**TRECHO**
╭──

A rede de entidades mobilizadas no monitoramento social do Redenção inclui: CREMESP - Conselho Regional de Medicina de São Paulo, COREN - Conselho Regional de Enfermagem, CRP - Conselho Regional de Psicologia, COMUDA - Conselho Municipal de Política de Álcool e Drogas, CONDEP - Conselho Estadual dos Direitos da Pessoa Humana de São Paulo, CRESS - Conselho Regional do Serviço Social de São Paulo, CRN-3 - Conselho Regional de Nutricionistas, Vara da Saúde do Ministério Público e núcleos especializados da Defensoria
Pública (Infância & Adolescência, Direito da Mulher, Idoso e Pessoa
com Deficiência, Cidadania e Direitos Humanos).
Entre as principais considerações da avaliação conjunta constam:
1-
Algumas instituições apresentam boas condições de higiene e operação,
mas as unidades diferem em termos de composição de equipe e recursos
técnicos e médicos adequados; há locais que dispõem de apenas um médico
por turno; no geral, falta estrutura adequada.

╰──

**O QUE FAZER**
Copie do trecho sobre o monitoramento do Redenção a parte que começa em "A rede de entidades" e vai até "e Direitos Humanos).", com essas palavras incluídas. Você não vai precisar das linhas que vêm abaixo.

**LINHAS DE DADOS**
╭──

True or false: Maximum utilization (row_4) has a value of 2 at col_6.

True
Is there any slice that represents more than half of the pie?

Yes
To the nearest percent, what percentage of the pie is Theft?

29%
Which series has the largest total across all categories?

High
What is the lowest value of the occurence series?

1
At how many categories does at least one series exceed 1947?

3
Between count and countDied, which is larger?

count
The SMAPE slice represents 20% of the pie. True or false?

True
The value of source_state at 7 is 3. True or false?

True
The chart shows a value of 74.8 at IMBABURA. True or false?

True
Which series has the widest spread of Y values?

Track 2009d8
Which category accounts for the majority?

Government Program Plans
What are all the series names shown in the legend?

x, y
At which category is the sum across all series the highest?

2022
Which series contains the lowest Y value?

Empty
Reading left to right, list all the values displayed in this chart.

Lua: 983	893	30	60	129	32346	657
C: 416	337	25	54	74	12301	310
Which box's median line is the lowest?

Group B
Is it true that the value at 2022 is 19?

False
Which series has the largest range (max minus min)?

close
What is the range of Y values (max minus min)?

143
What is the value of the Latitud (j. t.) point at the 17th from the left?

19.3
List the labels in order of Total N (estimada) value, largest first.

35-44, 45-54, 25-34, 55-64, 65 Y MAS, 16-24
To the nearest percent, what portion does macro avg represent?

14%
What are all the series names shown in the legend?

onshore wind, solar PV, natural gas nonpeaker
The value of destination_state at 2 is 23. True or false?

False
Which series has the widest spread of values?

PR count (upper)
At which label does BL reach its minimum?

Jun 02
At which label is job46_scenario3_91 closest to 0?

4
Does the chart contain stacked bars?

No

╰──

**SUA RESPOSTA**
A rede de entidades mobilizadas no monitoramento social do Redenção inclui: CREMESP - Conselho Regional de Medicina de São Paulo, COREN - Conselho Regional de Enfermagem, CRP - Conselho Regional de Psicologia, COMUDA - Conselho Municipal de Política de Álcool e Drogas, CONDEP - Conselho Estadual dos Direitos da Pessoa Humana de São Paulo, CRESS - Conselho Regional do Serviço Social de São Paulo, CRN-3 - Conselho Regional de Nutricionistas, Vara da Saúde do Ministério Público e núcleos especializados da Defensoria
Pública (Infância & Adolescência, Direito da Mulher, Idoso e Pessoa
com Deficiência, Cidadania e Direitos Humanos).